- _TRECHO SELECIONADO_:

=======

Já não fosse o suficiente as especulações envolvendo o nome de Fábio Luís Lula da Silva, o "Lulinha", o PT amanhece no dia de hoje diante de algumas condições preocupantes. As previsões pessimistas dos economistas sobre os rumos da nossa economia parece que estão se confirmando muito antes do esperado. Grandes marcas do mercado varejista estão pedindo falência, a exemplo da famosa Casas Bahia. E não é a única. Na corrida presidencial, os dados da última pesquisa de intenção de voto apontam para um rigoroso empate técnico entre Luiz Inácio Lula da Silva e o bolsonarista Flávio Bolsonaro. Na margem de erro, eventualmente, Flávio já pode ter ultrapassado Lula: 46 a 45. Em São Paulo, o colégio eleitoral mais disputado do país, as novas pesquisas apontam para uma eventual vitória do governador Tarcísio de Freitas ainda no primeiro turno.
Na corrida pelas duas vagas ao Senado Federal, a situação, que antes favorecia os nomes de Simone Tebet e Marina Silva, agora favorece a oposição. Guilherme Derrite já assume a dianteira nas pesquisas para a Casa Alta. A eleição para o Senado em São Paulo era tido, até bem pouco tempo, como favas contadas para a direita bolsonarista. O outro nome que se previa que fosse lançado ali, além de Derrite, seria o do próprio Flávio Bolsonaro. Ontem líamos os nomes que estão na suplência de Simone Tebet e de Marina Silva. Uma verdadeira miscelânia ideológica, segundo dizem, considerando-se a p0ssibilidade de uma vitória de ambas e um eventual convite para assumir um ministério no Governo Lula 4. Muito difícil se contrapor a uma vitória de Derrite naquela praça, por inúmeras razões. Secretário de Segurança do Governo Tarcísio, ligado às forças de segurança do estado, militar, ancorado no "medo" do crime organizado sentido pela população.

=======

- _MATERIAL FORNECIDO_:
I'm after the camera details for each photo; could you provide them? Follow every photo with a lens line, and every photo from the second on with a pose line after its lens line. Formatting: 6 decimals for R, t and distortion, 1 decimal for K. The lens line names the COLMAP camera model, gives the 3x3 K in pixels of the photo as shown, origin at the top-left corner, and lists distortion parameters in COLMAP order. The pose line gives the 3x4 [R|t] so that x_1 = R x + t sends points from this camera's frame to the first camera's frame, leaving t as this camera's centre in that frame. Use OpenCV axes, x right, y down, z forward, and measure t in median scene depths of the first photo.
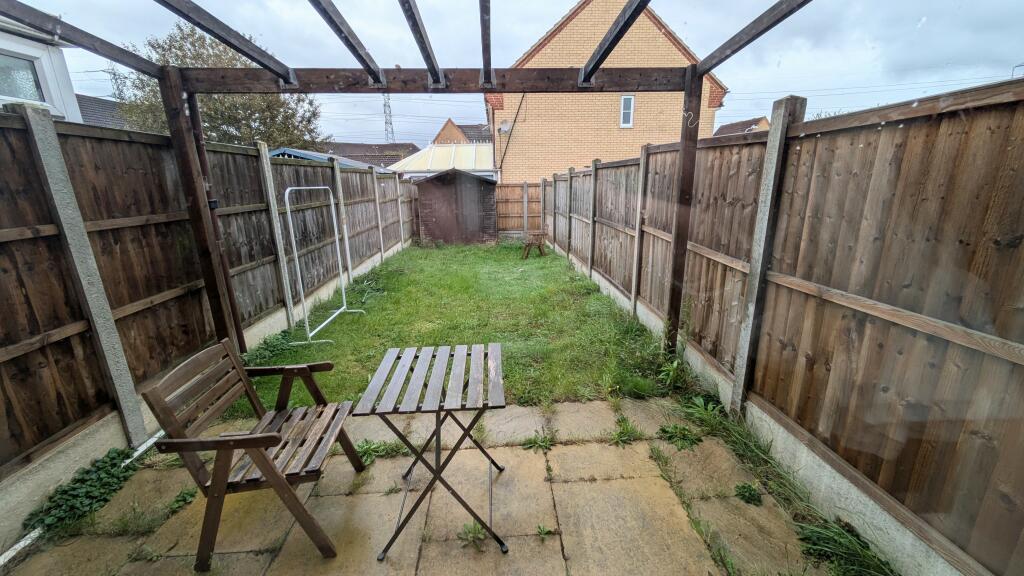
lens RADIAL K [[396.6, 0, 509.2], [0, 396.6, 284.3], [0, 0, 1]] dist [0.000961, 0.000011]
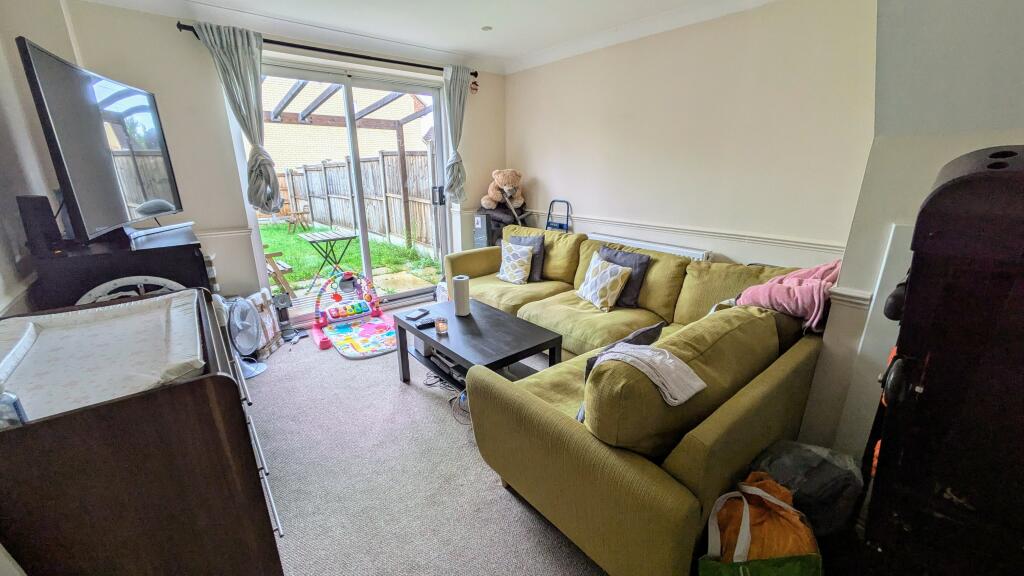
lens RADIAL K [[396.6, 0, 507.1], [0, 396.6, 290.1], [0, 0, 1]] dist [0.000961, 0.000011]
pose [[0.800586, -0.159761, 0.577528, -0.367968], [0.144143, 0.986848, 0.073175, 0.251207], [-0.581622, 0.024663, 0.813085, -0.861284]]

=======

- _O QUE FAZER_: Dê continuidade ao texto sobre o cenário eleitoral a partir do ponto em que ele termina. Os dados não têm relação com o texto sobre o cenário eleitoral.

- _PROBLEMA RESOLVIDO_:
Vamos em frente. Aguardemos as novas pesquisas para se saber, com mais convicção, quais os rumos que estão tomando aquelas eleições. No momento a tendência não é favorável. Se Tarcísio, por exemplo, liquidar a fatura no primeiro turno poder ser um desastre para o PT no maior colégio eleitoral do país. Em Minas, a situação também não é das melhores. Sabe-se das dificuldades do nome de Patrus Ananias na disputa. Muito bem posicionado nas pesquisas, Cleitinho já disse que o seu nome ao Planalto é o de Flávio Bolsonaro, independentemente do humor do dirigente nacional da legenda, o pastor Marcos Pereira.